- [What this task involves]:
Nothing but an exact repetition of the entries should appear in the answer.

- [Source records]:
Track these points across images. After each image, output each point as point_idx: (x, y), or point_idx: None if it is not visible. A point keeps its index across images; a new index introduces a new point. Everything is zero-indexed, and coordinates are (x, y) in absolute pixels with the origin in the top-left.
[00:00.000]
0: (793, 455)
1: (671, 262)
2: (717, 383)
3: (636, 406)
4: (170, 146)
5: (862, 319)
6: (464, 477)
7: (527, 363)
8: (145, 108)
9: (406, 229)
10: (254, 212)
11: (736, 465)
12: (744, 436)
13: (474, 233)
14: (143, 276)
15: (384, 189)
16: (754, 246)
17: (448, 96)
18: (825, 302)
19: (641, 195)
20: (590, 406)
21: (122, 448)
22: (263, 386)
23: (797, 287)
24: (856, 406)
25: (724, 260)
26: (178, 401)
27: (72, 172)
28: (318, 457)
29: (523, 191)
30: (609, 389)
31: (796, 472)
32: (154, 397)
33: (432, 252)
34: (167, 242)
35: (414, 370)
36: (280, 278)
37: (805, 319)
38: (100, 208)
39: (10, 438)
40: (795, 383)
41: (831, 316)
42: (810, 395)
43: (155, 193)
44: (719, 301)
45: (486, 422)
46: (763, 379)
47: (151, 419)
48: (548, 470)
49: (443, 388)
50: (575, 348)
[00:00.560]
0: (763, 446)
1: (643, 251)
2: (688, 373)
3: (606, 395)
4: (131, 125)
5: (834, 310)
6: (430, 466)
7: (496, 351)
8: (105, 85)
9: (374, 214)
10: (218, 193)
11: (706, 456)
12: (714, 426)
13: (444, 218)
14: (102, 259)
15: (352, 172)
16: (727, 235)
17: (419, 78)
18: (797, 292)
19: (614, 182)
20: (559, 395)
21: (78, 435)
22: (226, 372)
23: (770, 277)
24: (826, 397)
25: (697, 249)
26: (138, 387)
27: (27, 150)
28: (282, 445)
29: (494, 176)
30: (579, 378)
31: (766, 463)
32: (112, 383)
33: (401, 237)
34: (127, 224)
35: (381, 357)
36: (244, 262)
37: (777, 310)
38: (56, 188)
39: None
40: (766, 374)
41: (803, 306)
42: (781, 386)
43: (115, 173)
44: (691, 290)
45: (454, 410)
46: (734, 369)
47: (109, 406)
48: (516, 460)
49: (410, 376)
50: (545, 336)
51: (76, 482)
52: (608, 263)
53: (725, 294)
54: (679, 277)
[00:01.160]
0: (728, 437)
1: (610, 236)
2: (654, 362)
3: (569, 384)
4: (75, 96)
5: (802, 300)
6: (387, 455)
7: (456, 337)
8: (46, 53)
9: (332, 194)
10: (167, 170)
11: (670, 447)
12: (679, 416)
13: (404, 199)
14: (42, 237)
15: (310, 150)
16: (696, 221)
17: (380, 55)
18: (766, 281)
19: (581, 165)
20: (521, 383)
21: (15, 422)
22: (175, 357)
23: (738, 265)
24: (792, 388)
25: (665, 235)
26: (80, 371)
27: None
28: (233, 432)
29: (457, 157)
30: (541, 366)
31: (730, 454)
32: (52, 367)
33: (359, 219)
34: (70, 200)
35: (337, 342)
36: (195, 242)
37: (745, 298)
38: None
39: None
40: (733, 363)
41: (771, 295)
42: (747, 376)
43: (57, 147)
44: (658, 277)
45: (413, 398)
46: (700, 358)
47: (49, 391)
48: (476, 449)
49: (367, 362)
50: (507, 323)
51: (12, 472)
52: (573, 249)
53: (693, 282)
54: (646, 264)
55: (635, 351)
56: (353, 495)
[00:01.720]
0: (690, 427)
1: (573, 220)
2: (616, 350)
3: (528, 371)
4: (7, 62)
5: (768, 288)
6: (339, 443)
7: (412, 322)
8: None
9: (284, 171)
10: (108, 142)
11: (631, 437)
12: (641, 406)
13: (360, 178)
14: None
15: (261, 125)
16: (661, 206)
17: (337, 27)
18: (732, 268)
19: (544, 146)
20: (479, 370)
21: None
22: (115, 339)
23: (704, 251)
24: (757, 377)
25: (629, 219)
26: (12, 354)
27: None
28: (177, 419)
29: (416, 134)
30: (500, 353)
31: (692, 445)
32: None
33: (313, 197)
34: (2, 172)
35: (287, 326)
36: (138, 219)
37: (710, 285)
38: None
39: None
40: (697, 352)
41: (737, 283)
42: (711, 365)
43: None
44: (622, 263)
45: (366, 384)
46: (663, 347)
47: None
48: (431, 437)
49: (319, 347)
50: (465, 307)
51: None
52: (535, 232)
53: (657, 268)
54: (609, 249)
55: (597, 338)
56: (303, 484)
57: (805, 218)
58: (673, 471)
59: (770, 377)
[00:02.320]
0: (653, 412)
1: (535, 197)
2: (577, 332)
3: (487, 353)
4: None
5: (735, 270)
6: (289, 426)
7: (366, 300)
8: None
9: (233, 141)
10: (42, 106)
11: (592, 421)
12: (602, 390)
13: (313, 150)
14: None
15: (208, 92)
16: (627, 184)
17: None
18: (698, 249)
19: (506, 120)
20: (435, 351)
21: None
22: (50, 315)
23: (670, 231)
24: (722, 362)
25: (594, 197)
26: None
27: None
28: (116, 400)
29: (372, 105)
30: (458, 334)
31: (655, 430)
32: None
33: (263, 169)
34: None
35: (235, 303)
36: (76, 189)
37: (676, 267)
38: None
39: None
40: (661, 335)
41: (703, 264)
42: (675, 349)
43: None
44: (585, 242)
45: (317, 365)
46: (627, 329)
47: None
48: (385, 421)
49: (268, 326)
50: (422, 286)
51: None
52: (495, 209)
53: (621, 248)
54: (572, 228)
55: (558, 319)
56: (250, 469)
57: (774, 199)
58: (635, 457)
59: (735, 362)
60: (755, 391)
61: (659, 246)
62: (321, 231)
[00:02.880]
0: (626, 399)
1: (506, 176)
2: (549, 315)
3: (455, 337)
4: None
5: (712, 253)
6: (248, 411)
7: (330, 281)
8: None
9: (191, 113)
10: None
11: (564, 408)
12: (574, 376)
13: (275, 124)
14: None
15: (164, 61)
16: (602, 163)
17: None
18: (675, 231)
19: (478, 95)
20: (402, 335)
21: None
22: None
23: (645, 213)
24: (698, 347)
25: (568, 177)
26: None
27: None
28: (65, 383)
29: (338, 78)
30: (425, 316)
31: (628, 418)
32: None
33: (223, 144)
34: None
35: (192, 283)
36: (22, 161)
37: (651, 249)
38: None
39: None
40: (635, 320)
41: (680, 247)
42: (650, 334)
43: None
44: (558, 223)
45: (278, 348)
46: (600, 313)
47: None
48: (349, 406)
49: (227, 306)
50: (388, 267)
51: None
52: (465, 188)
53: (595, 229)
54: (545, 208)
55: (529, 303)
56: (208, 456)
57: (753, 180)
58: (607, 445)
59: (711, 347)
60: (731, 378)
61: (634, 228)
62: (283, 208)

- [Exercise solution]:
Track these points across images. After each image, output each point as point_idx: (x, y), or point_idx: None if it is not visible. A point keeps its index across images; a new index introduces a new point. Everything is zero-indexed, and coordinates are (x, y) in absolute pixels with the origin in the top-left.
[00:00.000]
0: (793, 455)
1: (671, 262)
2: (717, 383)
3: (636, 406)
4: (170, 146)
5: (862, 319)
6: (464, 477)
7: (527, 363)
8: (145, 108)
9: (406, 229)
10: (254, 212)
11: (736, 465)
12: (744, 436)
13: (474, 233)
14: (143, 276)
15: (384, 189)
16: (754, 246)
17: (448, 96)
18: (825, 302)
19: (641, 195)
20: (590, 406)
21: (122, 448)
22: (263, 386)
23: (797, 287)
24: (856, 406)
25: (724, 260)
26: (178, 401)
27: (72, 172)
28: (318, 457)
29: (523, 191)
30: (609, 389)
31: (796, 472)
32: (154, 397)
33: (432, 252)
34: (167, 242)
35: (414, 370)
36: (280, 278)
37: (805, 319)
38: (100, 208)
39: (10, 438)
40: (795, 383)
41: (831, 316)
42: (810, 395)
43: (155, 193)
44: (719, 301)
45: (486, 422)
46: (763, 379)
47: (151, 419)
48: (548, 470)
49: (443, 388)
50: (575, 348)
[00:00.560]
0: (763, 446)
1: (643, 251)
2: (688, 373)
3: (606, 395)
4: (131, 125)
5: (834, 310)
6: (430, 466)
7: (496, 351)
8: (105, 85)
9: (374, 214)
10: (218, 193)
11: (706, 456)
12: (714, 426)
13: (444, 218)
14: (102, 259)
15: (352, 172)
16: (727, 235)
17: (419, 78)
18: (797, 292)
19: (614, 182)
20: (559, 395)
21: (78, 435)
22: (226, 372)
23: (770, 277)
24: (826, 397)
25: (697, 249)
26: (138, 387)
27: (27, 150)
28: (282, 445)
29: (494, 176)
30: (579, 378)
31: (766, 463)
32: (112, 383)
33: (401, 237)
34: (127, 224)
35: (381, 357)
36: (244, 262)
37: (777, 310)
38: (56, 188)
39: None
40: (766, 374)
41: (803, 306)
42: (781, 386)
43: (115, 173)
44: (691, 290)
45: (454, 410)
46: (734, 369)
47: (109, 406)
48: (516, 460)
49: (410, 376)
50: (545, 336)
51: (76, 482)
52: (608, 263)
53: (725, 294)
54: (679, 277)
[00:01.160]
0: (728, 437)
1: (610, 236)
2: (654, 362)
3: (569, 384)
4: (75, 96)
5: (802, 300)
6: (387, 455)
7: (456, 337)
8: (46, 53)
9: (332, 194)
10: (167, 170)
11: (670, 447)
12: (679, 416)
13: (404, 199)
14: (42, 237)
15: (310, 150)
16: (696, 221)
17: (380, 55)
18: (766, 281)
19: (581, 165)
20: (521, 383)
21: (15, 422)
22: (175, 357)
23: (738, 265)
24: (792, 388)
25: (665, 235)
26: (80, 371)
27: None
28: (233, 432)
29: (457, 157)
30: (541, 366)
31: (730, 454)
32: (52, 367)
33: (359, 219)
34: (70, 200)
35: (337, 342)
36: (195, 242)
37: (745, 298)
38: None
39: None
40: (733, 363)
41: (771, 295)
42: (747, 376)
43: (57, 147)
44: (658, 277)
45: (413, 398)
46: (700, 358)
47: (49, 391)
48: (476, 449)
49: (367, 362)
50: (507, 323)
51: (12, 472)
52: (573, 249)
53: (693, 282)
54: (646, 264)
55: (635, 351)
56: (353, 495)
[00:01.720]
0: (690, 427)
1: (573, 220)
2: (616, 350)
3: (528, 371)
4: (7, 62)
5: (768, 288)
6: (339, 443)
7: (412, 322)
8: None
9: (284, 171)
10: (108, 142)
11: (631, 437)
12: (641, 406)
13: (360, 178)
14: None
15: (261, 125)
16: (661, 206)
17: (337, 27)
18: (732, 268)
19: (544, 146)
20: (479, 370)
21: None
22: (115, 339)
23: (704, 251)
24: (757, 377)
25: (629, 219)
26: (12, 354)
27: None
28: (177, 419)
29: (416, 134)
30: (500, 353)
31: (692, 445)
32: None
33: (313, 197)
34: (2, 172)
35: (287, 326)
36: (138, 219)
37: (710, 285)
38: None
39: None
40: (697, 352)
41: (737, 283)
42: (711, 365)
43: None
44: (622, 263)
45: (366, 384)
46: (663, 347)
47: None
48: (431, 437)
49: (319, 347)
50: (465, 307)
51: None
52: (535, 232)
53: (657, 268)
54: (609, 249)
55: (597, 338)
56: (303, 484)
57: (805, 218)
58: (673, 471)
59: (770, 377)
[00:02.320]
0: (653, 412)
1: (535, 197)
2: (577, 332)
3: (487, 353)
4: None
5: (735, 270)
6: (289, 426)
7: (366, 300)
8: None
9: (233, 141)
10: (42, 106)
11: (592, 421)
12: (602, 390)
13: (313, 150)
14: None
15: (208, 92)
16: (627, 184)
17: None
18: (698, 249)
19: (506, 120)
20: (435, 351)
21: None
22: (50, 315)
23: (670, 231)
24: (722, 362)
25: (594, 197)
26: None
27: None
28: (116, 400)
29: (372, 105)
30: (458, 334)
31: (655, 430)
32: None
33: (263, 169)
34: None
35: (235, 303)
36: (76, 189)
37: (676, 267)
38: None
39: None
40: (661, 335)
41: (703, 264)
42: (675, 349)
43: None
44: (585, 242)
45: (317, 365)
46: (627, 329)
47: None
48: (385, 421)
49: (268, 326)
50: (422, 286)
51: None
52: (495, 209)
53: (621, 248)
54: (572, 228)
55: (558, 319)
56: (250, 469)
57: (774, 199)
58: (635, 457)
59: (735, 362)
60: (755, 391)
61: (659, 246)
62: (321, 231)
[00:02.880]
0: (626, 399)
1: (506, 176)
2: (549, 315)
3: (455, 337)
4: None
5: (712, 253)
6: (248, 411)
7: (330, 281)
8: None
9: (191, 113)
10: None
11: (564, 408)
12: (574, 376)
13: (275, 124)
14: None
15: (164, 61)
16: (602, 163)
17: None
18: (675, 231)
19: (478, 95)
20: (402, 335)
21: None
22: None
23: (645, 213)
24: (698, 347)
25: (568, 177)
26: None
27: None
28: (65, 383)
29: (338, 78)
30: (425, 316)
31: (628, 418)
32: None
33: (223, 144)
34: None
35: (192, 283)
36: (22, 161)
37: (651, 249)
38: None
39: None
40: (635, 320)
41: (680, 247)
42: (650, 334)
43: None
44: (558, 223)
45: (278, 348)
46: (600, 313)
47: None
48: (349, 406)
49: (227, 306)
50: (388, 267)
51: None
52: (465, 188)
53: (595, 229)
54: (545, 208)
55: (529, 303)
56: (208, 456)
57: (753, 180)
58: (607, 445)
59: (711, 347)
60: (731, 378)
61: (634, 228)
62: (283, 208)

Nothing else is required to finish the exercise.